Extract:
########

The World After Gaza: A Short History
- Author: Pankaj Mishra
- Language: English
- Genre: Israel & Palestine history, Middle Eastern politics,
- Publisher: Penguin Press
- Publication date: February 2025
- Publication place: India
- Pages: 304
- ISBN: 979-8217058891

= The World After Gaza =

2025 non-fiction book by Pankaj Mishra

The World After Gaza: A Short History is a non-fiction book authored by Pankaj Mishra and published in February 2025. It contains themes such as Zionism, the Holocaust, antisemitism and philosemitism. The work is characterized by its personal, historical, philosophical and revolutionary elements. Mishra discusses the October 7 attacks, stating: "With this attack, Hamas challenged Israel's ongoing vulnerability". At the time of writing this book, a ceasefire had not yet been reached between Hamas and Israel. The book polarized reviewers, being praised by some and harshly criticized by others who found it overly or insufficiently critical of Israel.

==Author==

Mishra's literary contributions include "The Age of Wrath: A Modern History", "From the Ruins of Empire: The Intellectuals Who Remade Asia", as well as various other nonfiction and fiction works. He is a contributor to The Guardian and the New York Review of Books, among other publications.

==Motivation==
According to Charlie English, Mishra expresses his motivation for writing the book as a way to free himself from confusion and prevent a moral downfall. In this text, Misha explores history through the perspectives of race and decolonization.

As interpreted by Mishra Pankaj, Indian nationalism was influenced by the conviction that Gandhi and Nehru had witnessed the horrors faced by numerous Hindus, who suffered violence and sexual assault at the hands of British-supported Muslim separatists. Nevertheless, the literary works, authors, and playwrights who criticized nationalism had obscured this view in his mind until he traveled to the West Bank in 2008. There, he witnessed the plight of Palestinians living under Israeli military rule. "Their oppressors were once victims of the West," he writes, emphasizing the profound racial tensions he observed. The author originated from a nation that had undergone colonization. He remarked that the Palestinians, were "individuals like me, now living through the nightmares that my ancestors had left behind".

########

Directions:
**1.** According to the article on The World After Gaza, which publisher released the book?
**2.** Extend the article on The World After Gaza, picking up after its final sentence.
The data has no connection to the article on The World After Gaza.

Extracted page text data

########

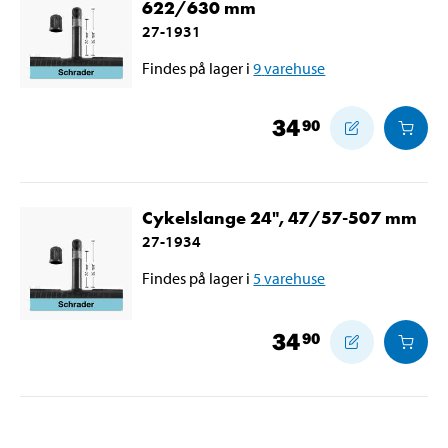
622/630 mm
27-1931
Findes på lager i
9
varehuse
34
90
Cykelslange 24", 47/57-507 mm
27-1934
Findes på lager i
5
varehuse
34
90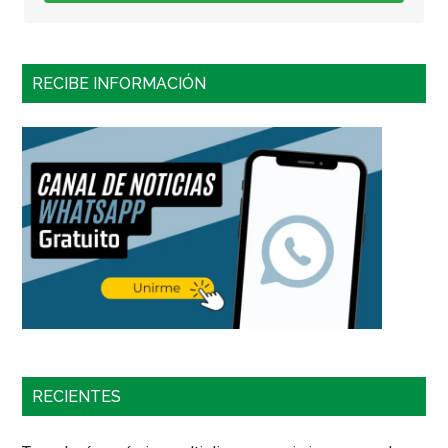
RECIBE INFORMACIÓN
RECIENTES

########

Answers to the problems:
**1.** Penguin Press

**2.**
==Content==

Mishra was deeply fascinated by Israeli heroes throughout his childhood, even displaying a picture of Moshe Dayan, the Israeli defense minister, on his wall. In 2008, he traveled to Israel and the West Bank, where he witnessed the hardships faced by the local residents. He describes Israel's actions as barbaric and is shocked by the suffering that Palestinians endure in their own homeland. Mishra draws comparisons between the experiences of Palestinians and Indians, observing that Indians fought against Western and white supremacist domination to secure their freedom many years ago. He believes that Palestinians are now beginning a similar struggle.

He argues that the extermination and incarceration of Asians and Africans arise from the ongoing maintenance of a global racial hierarchy upheld by Western powers. Mishra posits that the Eichmann trial in 1961 framed the Holocaust as a political matter associated with Zionism, thereby positioning Israel as the only entity capable of safeguarding the Jews' security. As a result, Israel depicted Arabs as collaborators in this genocide. This narrative has facilitated the normalization of Israel's oppression of Palestinians, permitting it to transpire without accountability. He claims that individuals around the globe label Israel as a colonial, settler, and Jewish supremacist regime, a characterization that receives backing from both Western liberals and extremists.

He authored this book to tackle two inquiries: How is it possible for a historically oppressed people to treat others so badly under Israeli rule? Additionally, how can the media in the West "ignore, even justify, its clearly systemic cruelties"? Mishra delves into the intellectual foundation that supports this undertaking, the tactics used to create a narrative, and the connection between the extensive suffering caused by the Shoah and the justification for the Israeli state's existence, as well as the systematic repression of any dissent against it.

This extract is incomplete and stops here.